Analisa data pada penelitian ini terdiri dari Analisa data pasang surut, Analisa
data angin dengan tujuan meramalkan gelombang signifikan, penggabungan peta
bathimetri dan topografi. Dari Analisa data tersebut, berperan penting sebagai dasar
analisa numerik pada penjalaran gelombang yang akan terjadi.
3.5.1 Pengolahan Data Pasang Surut
Data pasang surut yang diperoleh dari pengamatan langsung dilapangan. Data
tersebut kemudian digunakan untuk menentukan HWS, MSL dan LWS.

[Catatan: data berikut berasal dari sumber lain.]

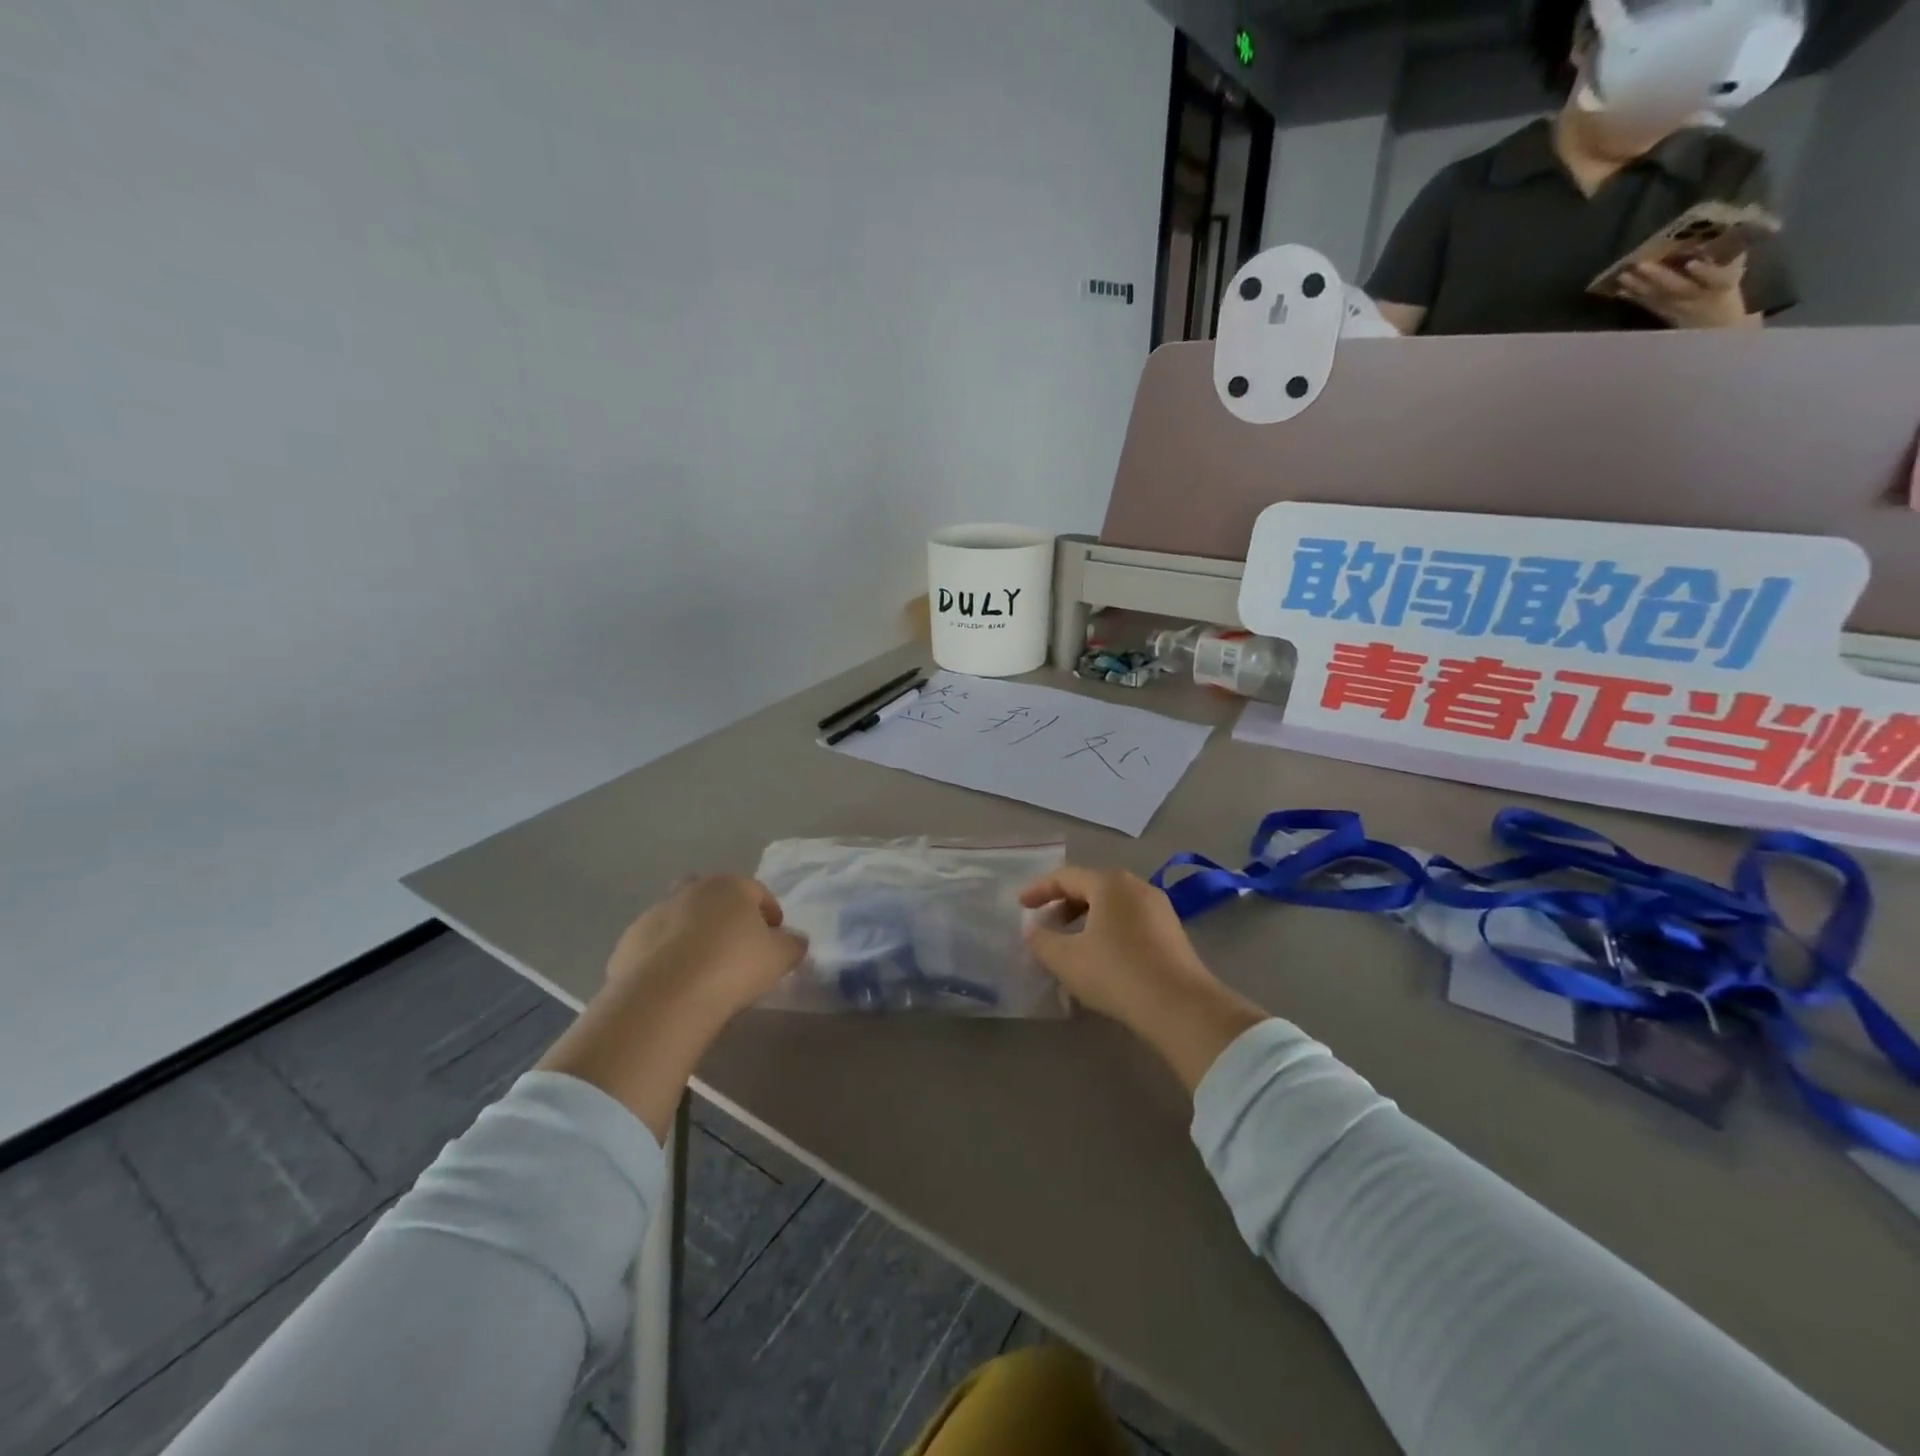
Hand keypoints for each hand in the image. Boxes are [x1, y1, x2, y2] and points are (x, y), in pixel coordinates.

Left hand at [605, 875, 806, 1019]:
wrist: (664, 997)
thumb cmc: (732, 967)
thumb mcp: (779, 958)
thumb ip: (793, 944)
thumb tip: (794, 940)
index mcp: (730, 886)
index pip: (757, 892)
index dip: (770, 914)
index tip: (775, 938)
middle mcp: (691, 890)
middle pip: (713, 896)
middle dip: (724, 914)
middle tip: (734, 946)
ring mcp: (655, 913)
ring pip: (680, 918)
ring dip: (692, 934)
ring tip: (702, 969)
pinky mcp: (628, 942)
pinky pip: (655, 945)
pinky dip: (665, 957)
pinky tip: (674, 983)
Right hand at [1020, 866, 1266, 1091]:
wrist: (1180, 1007)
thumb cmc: (1116, 972)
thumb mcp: (1066, 959)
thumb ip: (1041, 941)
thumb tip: (1032, 930)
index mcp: (1109, 883)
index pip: (1065, 877)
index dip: (1039, 890)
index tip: (1020, 905)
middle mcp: (1136, 887)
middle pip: (1091, 888)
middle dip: (1063, 906)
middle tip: (1045, 926)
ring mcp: (1159, 909)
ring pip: (1112, 907)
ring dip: (1085, 921)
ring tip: (1069, 947)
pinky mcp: (1172, 933)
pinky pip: (1130, 922)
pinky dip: (1107, 932)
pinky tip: (1100, 960)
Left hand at [1617, 254, 1757, 329]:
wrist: (1714, 327)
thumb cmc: (1726, 292)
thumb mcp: (1734, 274)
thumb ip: (1728, 257)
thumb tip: (1721, 232)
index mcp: (1723, 285)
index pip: (1717, 279)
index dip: (1705, 271)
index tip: (1693, 262)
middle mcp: (1697, 298)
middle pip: (1676, 288)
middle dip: (1658, 276)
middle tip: (1639, 264)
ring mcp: (1676, 308)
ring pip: (1656, 296)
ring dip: (1637, 286)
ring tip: (1621, 275)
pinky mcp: (1662, 314)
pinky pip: (1646, 305)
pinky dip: (1633, 297)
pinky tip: (1619, 290)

3.5.2 Penggabukan Peta Topografi Dan Peta Batimetri
Dasar-dasar penggabungan peta bathimetri dan peta topografi harus
diperhatikan untuk menghasilkan sebuah peta yang baik. Untuk peta topografi
tinggi 0 pada peta mengacu terhadap MSL dan Chart Datum adalah sebagai tinggi 0
peta bathimetri.
Untuk keperluan kegiatan aplikatif ini maka perlu dilakukan penyatuan
referensi tinggi guna penggabungan peta bathimetri dan peta topografi. Perbedaan
tinggi antar Mean Sea Level dan Chart Datum ditunjukkan dengan nilai surutan peta
(Zo).
3.5.3 Analisa Data Angin
Pengolahan data angin yang dimaksud untuk mendapatkan data peramalan
gelombang. Data angin yang digunakan adalah data angin selama 13 tahun yaitu dari
tahun 2009 hingga tahun 2021 yang diperoleh dari data angin NOAA (National
Aceanic and Atmospheric Administration) pada stasiun BMKG Stamet Bombana.

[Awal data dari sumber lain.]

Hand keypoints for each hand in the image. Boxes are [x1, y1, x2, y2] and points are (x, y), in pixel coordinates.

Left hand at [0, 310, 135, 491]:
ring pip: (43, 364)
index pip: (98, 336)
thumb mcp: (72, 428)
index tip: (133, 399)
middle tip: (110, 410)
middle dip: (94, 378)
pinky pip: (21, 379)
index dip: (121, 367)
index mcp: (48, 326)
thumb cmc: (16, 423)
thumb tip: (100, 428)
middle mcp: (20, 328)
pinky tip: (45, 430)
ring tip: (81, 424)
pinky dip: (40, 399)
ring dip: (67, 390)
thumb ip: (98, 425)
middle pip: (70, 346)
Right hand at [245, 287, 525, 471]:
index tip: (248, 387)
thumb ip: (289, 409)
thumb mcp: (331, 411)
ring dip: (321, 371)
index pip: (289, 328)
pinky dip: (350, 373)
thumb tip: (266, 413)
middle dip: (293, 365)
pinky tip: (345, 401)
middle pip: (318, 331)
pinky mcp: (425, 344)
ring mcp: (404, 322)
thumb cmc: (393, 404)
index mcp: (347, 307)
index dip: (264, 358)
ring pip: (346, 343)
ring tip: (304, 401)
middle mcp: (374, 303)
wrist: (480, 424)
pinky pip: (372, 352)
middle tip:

Adapun langkah-langkah pengolahan data angin yang dilakukan yaitu sebagai
berikut :

a Menganalisa kecepatan dan arah angin dari mawar angin dan diagram
angin sehingga diperoleh distribusi kecepatan dan arah. Distribusi kecepatan
dan arah angin ini digunakan untuk mengetahui persentase kejadian dari
masing-masing kecepatan untuk setiap arah angin yang akan digunakan untuk
analisa angkutan sedimen, pembangkitan gelombang dan untuk mengetahui
arah dominan angin
b Melakukan perhitungan fetch efektif dari arah angin dominan. Sebelum
menghitung fetch efektif, harus menggambar garis fetch efektif dengan jarak
sudut 5° sejumlah 15 garis. Setelah itu, menghitung panjang garis fetch dari
titik base point sampai titik dimana memotong daratan untuk pertama kalinya
(Xi). Selanjutnya menghitung panjang fetch efektif dari masing-masing sudut
α dan Xi.
c Menghitung koreksi elevasi, koreksi kestabilan, koreksi efek lokasi untuk
mengubah data angin darat menjadi data angin permukaan laut.

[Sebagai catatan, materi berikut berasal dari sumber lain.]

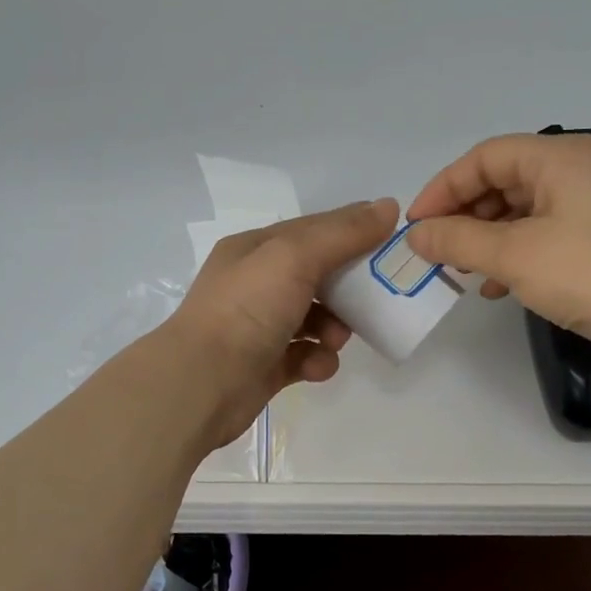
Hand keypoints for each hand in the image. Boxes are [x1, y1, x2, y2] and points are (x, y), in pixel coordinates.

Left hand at [162, 198, 399, 447]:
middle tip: (374, 300)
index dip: (353, 234)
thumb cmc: (247, 310)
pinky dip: (317, 361)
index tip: (390, 246)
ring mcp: (259, 327)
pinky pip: (305, 357)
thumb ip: (343, 233)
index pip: (314, 230)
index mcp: (256, 249)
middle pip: (317, 276)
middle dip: (348, 289)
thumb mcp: (295, 257)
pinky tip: (316, 367)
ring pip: (314, 319)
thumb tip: (389, 206)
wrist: (201, 383)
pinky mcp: (265, 366)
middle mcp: (256, 284)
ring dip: (334, 329)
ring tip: (335, 340)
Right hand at [405, 133, 590, 366]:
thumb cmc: (587, 273)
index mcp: (561, 157)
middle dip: (464, 215)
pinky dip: (513, 253)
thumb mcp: (513, 255)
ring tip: (461, 270)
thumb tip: (416, 236)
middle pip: (504, 180)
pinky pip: (543, 233)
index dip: (444, 188)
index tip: (417, 225)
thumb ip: (458, 240)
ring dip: (485, 238)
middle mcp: (579, 170)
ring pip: (522, 210)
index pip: (486, 157)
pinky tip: (494, 286)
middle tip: (436, 249)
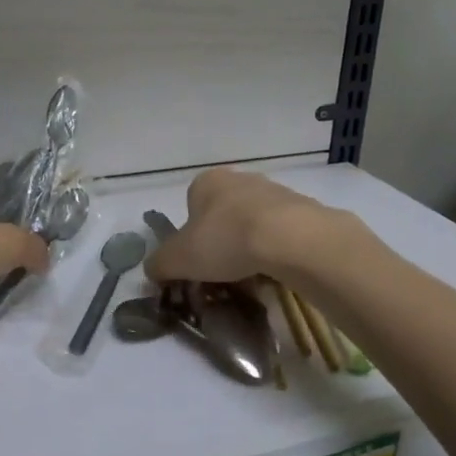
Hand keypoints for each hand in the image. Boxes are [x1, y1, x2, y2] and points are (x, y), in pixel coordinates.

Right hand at [145, 168, 352, 284]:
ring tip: (252, 276)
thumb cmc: (226, 240)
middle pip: (223, 214)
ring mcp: (275, 191)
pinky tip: (277, 271)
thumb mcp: (178, 259)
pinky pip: (282, 233)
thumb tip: (152, 270)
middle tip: (223, 272)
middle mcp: (239, 178)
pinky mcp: (303, 209)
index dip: (191, 236)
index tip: (198, 261)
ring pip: (254, 223)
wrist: (291, 239)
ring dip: (250, 246)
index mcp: (207, 182)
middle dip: (222, 241)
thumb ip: (159, 264)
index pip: (191, 206)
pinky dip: (277, 251)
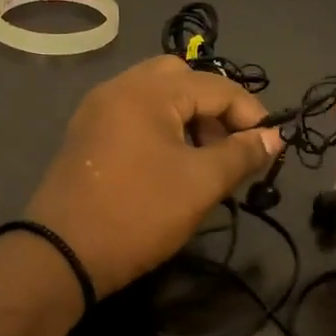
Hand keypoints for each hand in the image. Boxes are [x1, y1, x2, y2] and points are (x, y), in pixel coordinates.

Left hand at [25, 56, 281, 297]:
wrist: (62, 255)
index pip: (217, 86)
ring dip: (188, 117)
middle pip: (183, 79)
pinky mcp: (87, 134)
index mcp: (148, 91)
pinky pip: (135, 114)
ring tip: (203, 160)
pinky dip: (161, 126)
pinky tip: (170, 164)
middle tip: (228, 147)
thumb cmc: (139, 213)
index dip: (251, 114)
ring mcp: (98, 110)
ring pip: (157, 95)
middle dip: (215, 108)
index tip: (269, 148)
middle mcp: (120, 87)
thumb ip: (242, 154)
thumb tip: (273, 137)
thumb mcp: (201, 184)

d Menghitung faktor tegangan angin (UA) untuk digunakan pada
pengolahan data peramalan gelombang.

3.5.4 Pengolahan Data Gelombang


Pengolahan data gelombang dilakukan untuk mendapatkan input data
gelombang berupa tinggi dan periode gelombang serta gelombang signifikan
3.6 Alur Penelitian
Berikut ini merupakan alur penelitian yang dimulai dari persiapan dalam
menentukan tujuan dari penelitian yang akan dilakukan, tahapan-tahapannya hingga
pada akhirnya akan didapatkan hasil akhir yang ingin dituju dari penelitian ini
3.7 Pemodelan Gelombang Menggunakan Software Surface Water Modeling
System
Pemodelan gelombang pada penelitian di daerah pantai Watubangga
Kabupaten Kolaka ini, disimimulasikan pada program Surface Water Modelling
System 11.1 dengan alat bantu/model yang disebut CG WAVE.
Hasil running atau output pada SMS 11.1 dengan CG WAVE sebagai Analisa
model numerik pada aplikasi ini ada lah berbentuk tinggi gelombang pada daerah
simulasi yang termuat dalam meshing.